India's economy shrunk by 7.3 percent in the fiscal year that ended in March even though the growth rate picked up in the fourth quarter, just before the world's worst coronavirus outbreak hit the country.
This is the first full-year contraction in the Indian economy, Asia's third biggest, in the last four decades since 1979-80, when GDP had shrunk by 5.2 per cent.
The Gross Domestic Product (GDP) in the Indian economy grew by 1.6 percent in the January-March period, up from 0.5 percent in the previous quarter.

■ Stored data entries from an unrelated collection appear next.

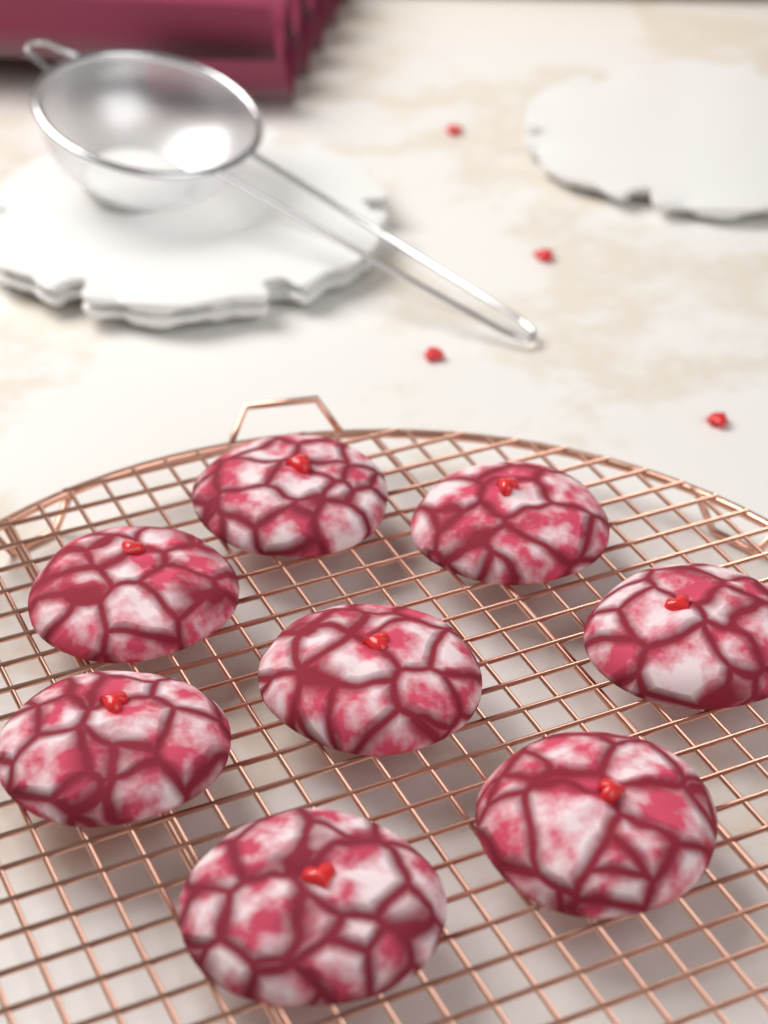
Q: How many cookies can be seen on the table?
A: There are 8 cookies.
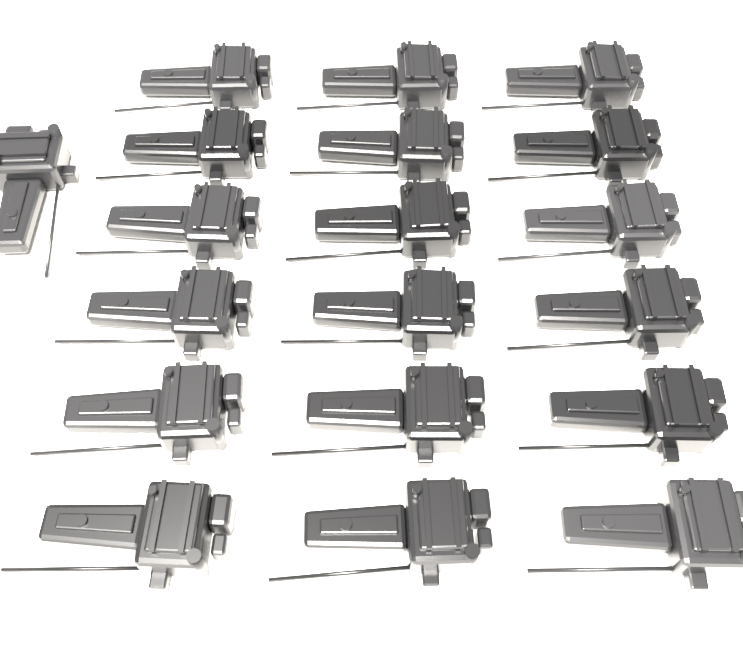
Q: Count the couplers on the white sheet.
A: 19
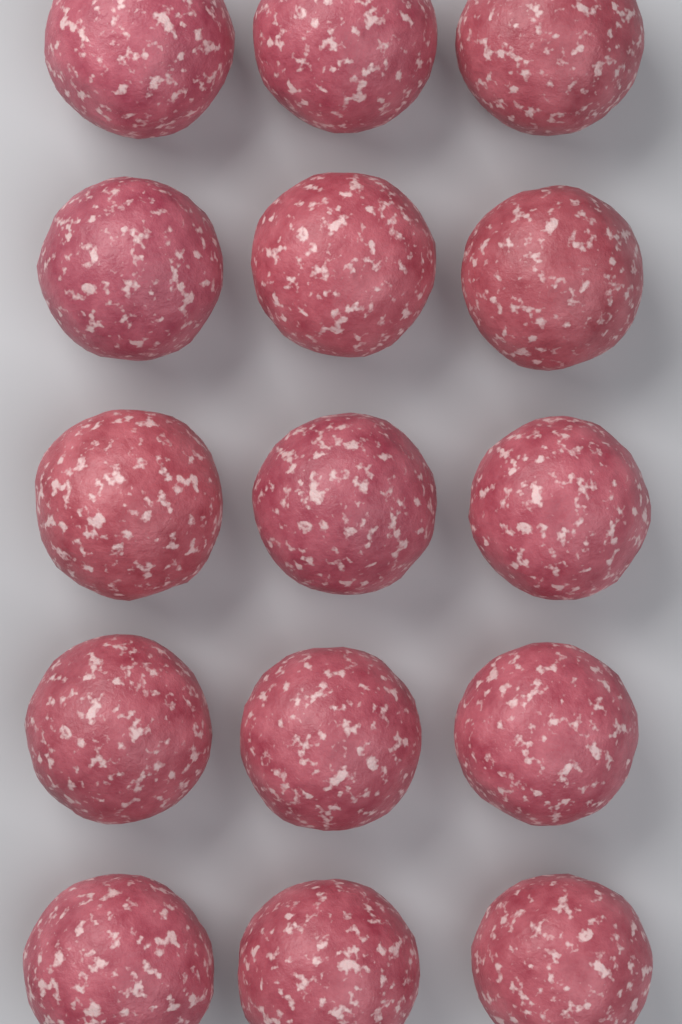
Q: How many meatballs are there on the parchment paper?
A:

GDP had grown by 3 percent in the January-March quarter in 2020.
The economy, which was facing a slowdown even before the pandemic broke out last year, contracted by 7.3 per cent during April 2020 to March 2021 fiscal (FY21), weighed down by nationwide lockdown that sent consumption plummeting and brought most economic activities to a halt.
The GDP expanded by 8.3 per cent in FY17 before slipping to 7 percent in the following fiscal and to 6.1 per cent in 2018-19.
According to data released by the National Statistical Office (NSO), India's real GDP contracted to Rs 135 lakh crore in FY21 (2020-21) from Rs 145 lakh crore at the end of March 2020.
To get back to March 2020 levels, the economy will have to grow by 10-11 percent in the current 2021-22 fiscal, but the outbreak of the second wave of Covid-19 infections last month has disrupted the momentum of economic activity and many expect the GDP may not touch double-digit growth rate despite the low base.
India's fiscal deficit stood at 9.3 percent of the GDP in the last fiscal, better than 9.5 per cent projected in the revised estimates in the budget in February.